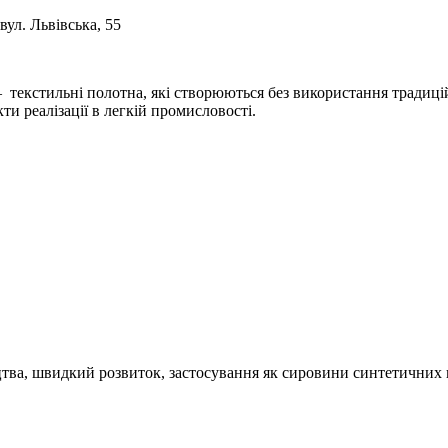
вул. Львівська, 55
 — текстильні полотна, які створюються без використання традиц
ти реалізації в легкій промисловості.
ва, швидкий розвиток, застосування як сировини синтетичних по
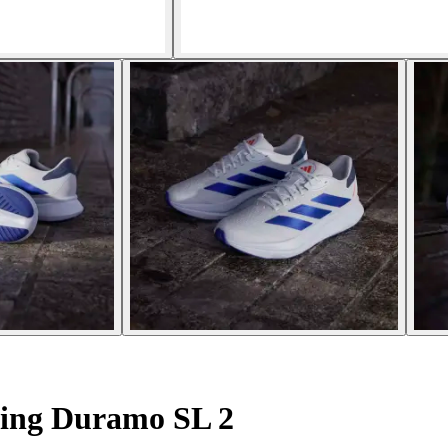
ning Duramo SL 2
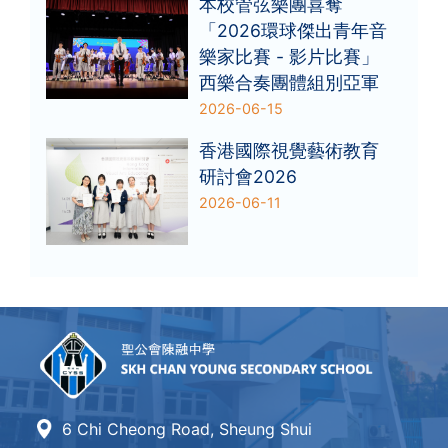
本校管弦樂團喜奪
「2026環球傑出青年音
樂家比賽 - 影片比賽」
西樂合奏團體組別亞軍
2026-06-15
香港國際視覺藝術教育
研討會2026
2026-06-11
6 Chi Cheong Road, Sheung Shui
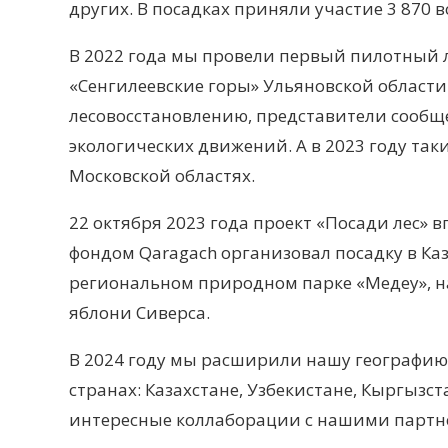
других. В посадках приняли участие 3 870 
В 2022 года мы провели первый пилотный 
«Сенгилеевские горы» Ульяновской област
лесовосстановлению, представители сообщ
экологических движений. А в 2023 году та
Московской областях.
22 октября 2023 года проект «Посади лес»
фондом Qaragach организовал посадку в Ка
региональном природном парке «Медеу», н
яблони Сиверса.
В 2024 году мы расширили нашу географию 
странах: Казахстане, Узбекистане, Кыргызст
интересные коллаборации с нашими партн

***

Exercise prompt: Everything in the listing must be restated word for word, except for the pictures.

Worked solution:
вул. Львівська, 55
 — текстильні полотна, які створюються без використання традиц
ти реалізації в легкій промисловості.
ва, швидкий розвиток, застосування як сировини синтетичних по
ning Duramo SL 2
本校管弦樂團喜奪
「2026環球傑出青年音
樂家比賽 - 影片比賽」
西樂合奏團體組別亞軍
2026-06-15
香港國際視覺藝術教育
研討會2026
2026-06-11
6 Chi Cheong Road, Sheung Shui
других. В посадках приняли участие 3 870 
В 2022 года мы провели первый пилотный 
«Сенгилеевские горы» Ульяновской област
лесовосстановлению, представители сообщ
экологических движений. А в 2023 году та
Московской областях.
22 октября 2023 года проект «Посади лес»
фондом Qaragach организовал посадку в Ка
региональном природном парке «Медеу», н
яблони Сиверса.
В 2024 году мы расширили нашу географию 
странах: Казахстане, Узбекистане, Кыргызст
интересные коллаборации с нашими партн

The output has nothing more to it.